An excellent mathematics program includes a curriculum that develops important mathematics along coherent learning progressions and develops connections among areas of mathematical study and between mathematics and the real world. (PTA, 2014) With the adoption of rigorous standards, we must evaluate our student’s experiences with mathematics. Rigor is not assigning more problems ... it is not using more difficult numbers to make harder problems...it IS about making students think more deeply by increasing the complexity and cognitive demand. Increasing the Depth of Knowledge (DOK) required for a student means looking at mathematics through a different lens, promoting mathematical thinking rather than the final answer or result. We must understand that DOK is not about the difficulty of the objective, rather, it is about the intended outcome or the complexity of the mental processing that must occur in order to get to the intended outcome.

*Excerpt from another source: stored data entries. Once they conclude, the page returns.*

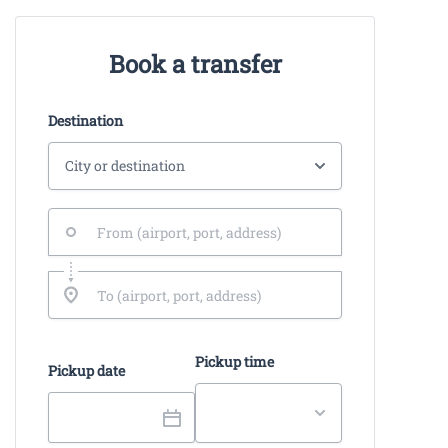
Book a transfer
Destination
Pickup time
Pickup date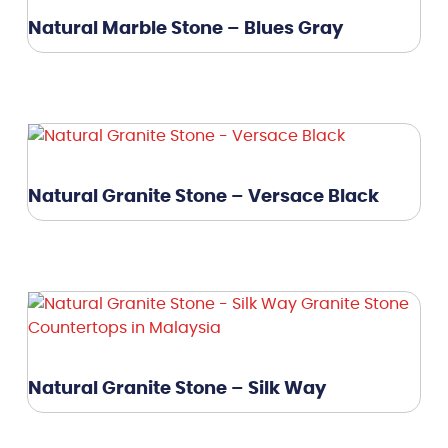
Natural Marble Stone – Blues Gray
Natural Granite Stone – Versace Black
Natural Granite Stone – Silk Way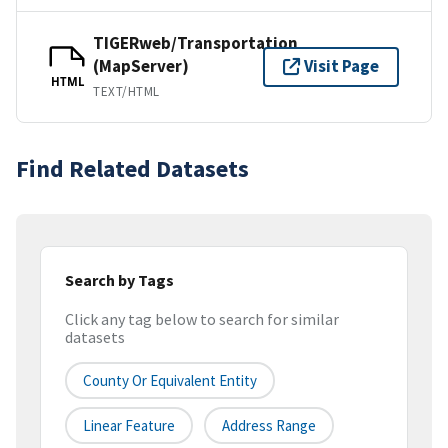
TIGERweb/Transportation
(MapServer)
Visit Page
HTML
TEXT/HTML
Find Related Datasets
Search by Tags
Click any tag below to search for similar
datasets
County Or Equivalent Entity
Linear Feature
Address Range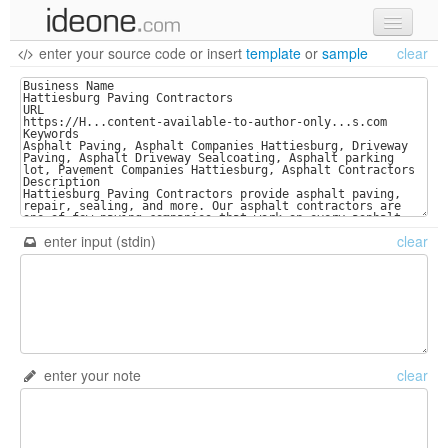
enter your source code
or
insert
template
or
sample
clear
new code
samples
recent codes
sign in
enter input (stdin)
clear
enter your note
clear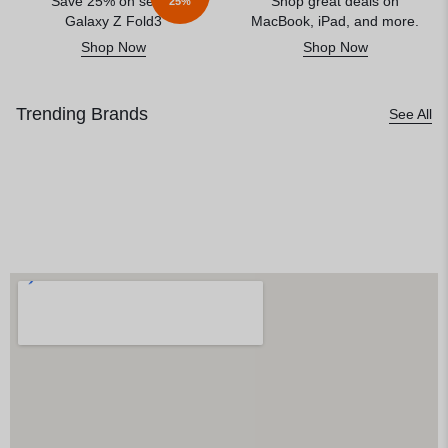
Save 25% on select
Shop great deals on
25%
Galaxy Z Fold3
MacBook, iPad, and more.
Shop Now
Shop Now
Trending Brands
See All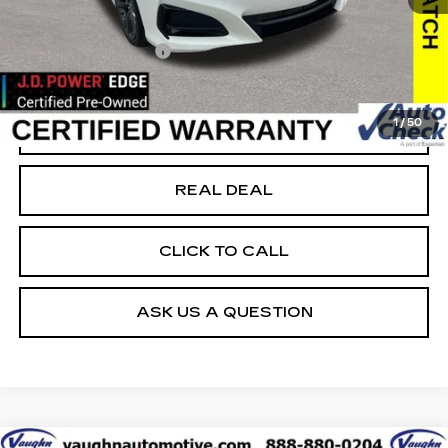
40456 mi
Ext.
Today's Market Price
$32,999
Documentation Fee
+$180
Net Price
$33,179
1
/
50
START BUYING PROCESS
REAL DEAL
CLICK TO CALL
ASK US A QUESTION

Consider the example of adding 4 + 4. This is a simple problem that students can routinely complete with ease. It is a DOK 1. Increasing the difficulty of the problem by asking a student to add 4,678 + 7,530 does not increase the complexity. To solve this problem requires a child to simply recall the sequence of steps. The level of cognitive difficulty is still a DOK 1. It is still recall. Knowing the rules of adding larger numbers - increasing the difficulty of the addition problem - does not affect the intended outcome. We still want the student to be able to add, just larger numbers.

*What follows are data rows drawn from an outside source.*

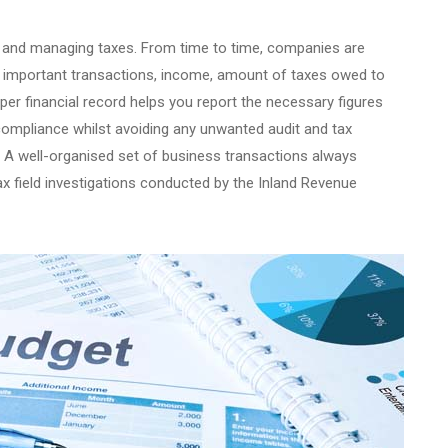
ing and managing taxes. From time to time, companies are
es important transactions, income, amount of taxes owed to
er financial record helps you report the necessary figures
compliance whilst avoiding any unwanted audit and tax
s. A well-organised set of business transactions always
x field investigations conducted by the Inland Revenue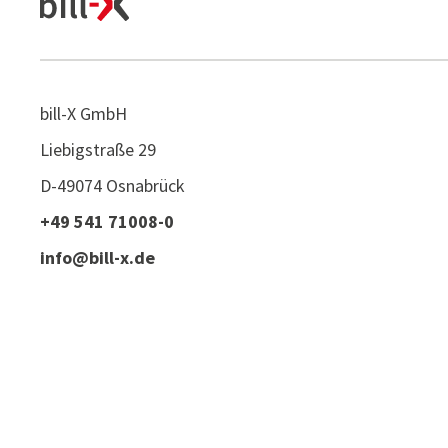
bill-X GmbH
Liebigstraße 29
D-49074 Osnabrück
+49 541 71008-0
info@bill-x.de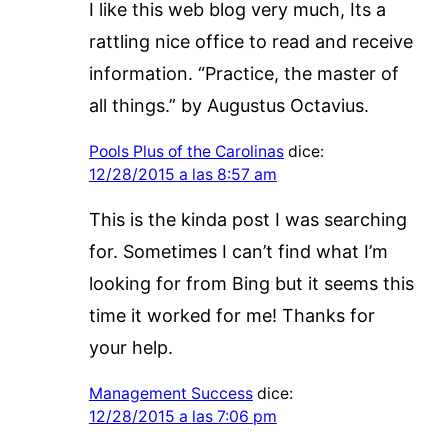
I like this web blog very much, Its a
rattling nice office to read and receive
information. “Practice, the master of
all things.” by Augustus Octavius.
Pools Plus of the Carolinas
dice:
12/28/2015 a las 8:57 am
This is the kinda post I was searching
for. Sometimes I can’t find what I’m
looking for from Bing but it seems this
time it worked for me! Thanks for
your help.
Management Success
dice:
12/28/2015 a las 7:06 pm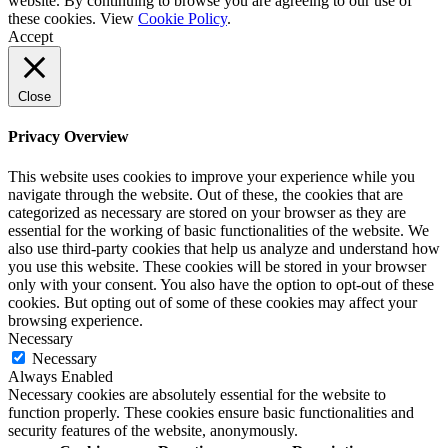
website. By continuing to browse you are agreeing to our use of
these cookies. View
Cookie Policy
.
Accept
Close
Privacy Overview
This website uses cookies to improve your experience while you
navigate through the website. Out of these, the cookies that are
categorized as necessary are stored on your browser as they are
essential for the working of basic functionalities of the website. We
also use third-party cookies that help us analyze and understand how
you use this website. These cookies will be stored in your browser
only with your consent. You also have the option to opt-out of these
cookies. But opting out of some of these cookies may affect your
browsing experience.
Necessary
Necessary
Always Enabled
Necessary cookies are absolutely essential for the website to
function properly. These cookies ensure basic functionalities and
security features of the website, anonymously.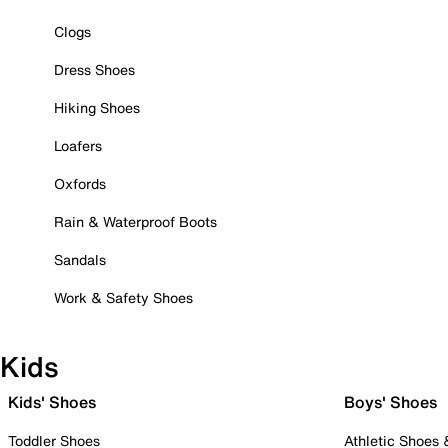
Clogs
Dress Shoes
Hiking Shoes
Loafers
Oxfords
Rain & Waterproof Boots
Sandals
Work & Safety Shoes
Kids
Kids' Shoes
Boys' Shoes
Toddler Shoes
Athletic Shoes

While we still want the student to be able to add larger numbers, this cannot be where learning ends. Consider this progression of adding multi-digit numbers with regrouping:
DOK 1: Solve.
4,678 + 7,530 =
DOK 2: Use digits 0 to 9, at most one time each, to create two true number sentences.
DOK 3: Use digits 0 to 9, at most one time each, to create a true number sentence with the greatest possible sum.
In each example, students add multi-digit numbers; the standard is the same. Yet the cognitive demand and student thinking increases as the Depth of Knowledge increases as well. In order for educators to fully implement the 2017 Kansas Mathematics Standards with the intended rigor, we must consider how increasing Depth of Knowledge promotes student thinking.